Obwohl wir in Deutschland eines der härtesten Sozialsystem Europas haben, glauben die meisten Deutschen, die einer Erwerbsarbeit nachgehen, dass sie von diesem Umstand gar nicht betroffen wären. Dabei geht die Gefahr dieses Systems weit über die Erwerbslosen hinaus, die wir leichtfertig für die einzig Betroffenen halten. Warum?

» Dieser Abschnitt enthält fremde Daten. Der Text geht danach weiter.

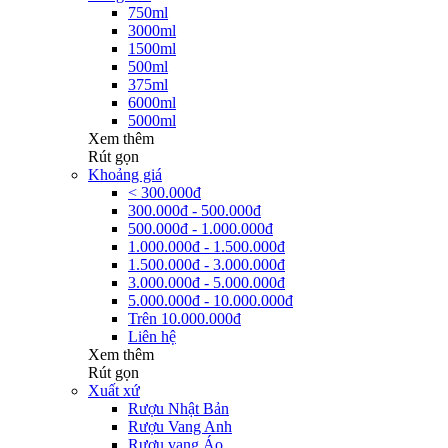
750ml
3000ml
1500ml
500ml
375ml
6000ml
5000ml
Xem thêm
Rút gọn
Khoảng giá
< 300.000đ
300.000đ - 500.000đ
500.000đ - 1.000.000đ
1.000.000đ - 1.500.000đ
1.500.000đ - 3.000.000đ
3.000.000đ - 5.000.000đ
5.000.000đ - 10.000.000đ
Trên 10.000.000đ
Liên hệ
Xem thêm
Rút gọn
Xuất xứ
Rượu Nhật Bản
Rượu Vang Anh
Rượu vang Áo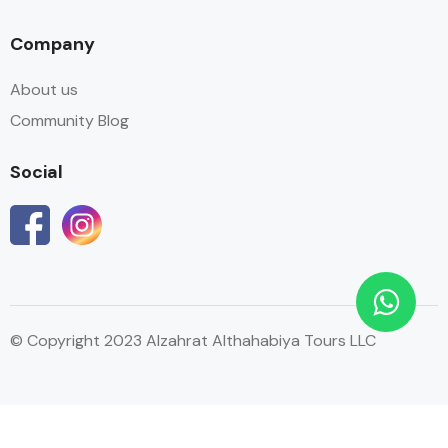
Company
About us
Community Blog
Social
© Copyright 2023 Alzahrat Althahabiya Tours LLC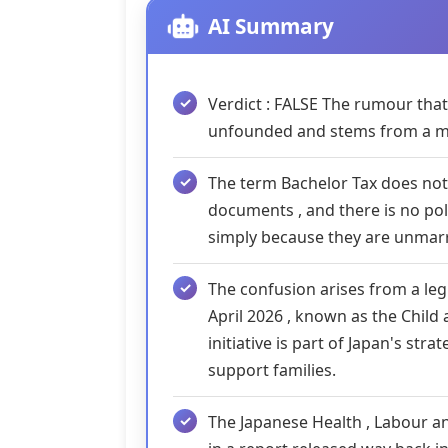
AI Summary
Verdict : FALSE The rumour that 
unfounded and stems from a m
The term Bachelor Tax does not
documents , and there is no pol
simply because they are unmarr
The confusion arises from a l
April 2026 , known as the Child
initiative is part of Japan's str
support families.
The Japanese Health , Labour an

© dpaProtest am Fischmarkt in Hamburg
1. Weil uns die Angst vor Hartz IV dazu bringt, Arbeitsbedingungen zu akzeptieren, die eigentlich inakzeptabel sind.Dass wir uns fürchten vor einem sozialen Abstieg, verstärkt paradoxerweise unser Abstiegsrisiko. Die Nachfrage nach Erwerbsarbeit ist so groß, das Angebot auf der anderen Seite aber dermaßen gering, dass die Anbietenden freie Hand haben bei der Gestaltung der Arbeitsbedingungen. Die Konkurrenz bei der Jobsuche ist so groß, dass sich immer jemand findet mit der Bereitschaft den Job unter allen Bedingungen zu leisten.
Unterbezahlung, keine Versicherungen der Arbeitnehmenden und unbezahlte Überstunden sind die Folgen. Dank der Existenz von Hartz IV haben wir keinerlei Mitspracherecht bei der Gestaltung unserer Beschäftigungsverhältnisse. Es gilt das Prinzip der Jasager*innen. Mach den Job, egal unter welchen Bedingungen, sonst macht ihn halt wer anders!
2. Weil Qualifikationen keine Garantie auf Beschäftigung sind. Auf Unbefristete schon gar nicht.Im April 2016 sind der Bundesagentur für Arbeit 635.000 freie Stellen gemeldet. Dem gegenüber stehen offiziell rund 2,9 Millionen Arbeitssuchende. Tatsächlich sind es sogar noch mehr, da aus diesen Zahlen all diejenigen herausrechnet werden, die sich in einer Maßnahme befinden, krankgeschrieben sind oder einer Beschäftigung nachgehen, für die sie mindestens eine Stunde pro Woche aufwenden.
Die geringsten Chancen auf eine Übernahme in ein unbefristetes Arbeitsverhältnis haben übrigens,
laut einer aktuellen Presseinformation des Instituts für Arbeitsmarkt- und Berufsforschung, befristet Beschäftigte in wissenschaftlichen Einrichtungen:
„Lediglich neun Prozent der Vertragsänderungen waren dort auf Übernahmen zurückzuführen, 55,7 Prozent auf Verlängerungen und 35,1 Prozent auf Personalabgänge."
3. Weil Hartz IV mehrfach gegen das Grundgesetz verstößt, welches die Grundlage für unser Zusammenleben ist und uns alle vor staatlicher Willkür schützen soll.Unser Grundgesetz verbietet viele Vorgänge, die für Hartz-IV-Beziehende Alltag sind: die Sanktionierungspraxis, die Überwachung, der Zwang in unerwünschte Arbeitsverhältnisse und Maßnahmen, die Anrechnung von Kindergeld und Kindesunterhalt an das Einkommen der Eltern, das Aufzwingen sogenannter Eingliederungsvereinbarungen, das Verbot, den Wohnort unabgemeldet zu verlassen und vieles mehr.
Verstöße gegen das Grundgesetz sollten wirklich alle interessieren. Denn wenn wir damit erst beginnen, ist am Ende niemand von uns mehr sicher vor der Willkür eines überwachenden und strafenden Systems.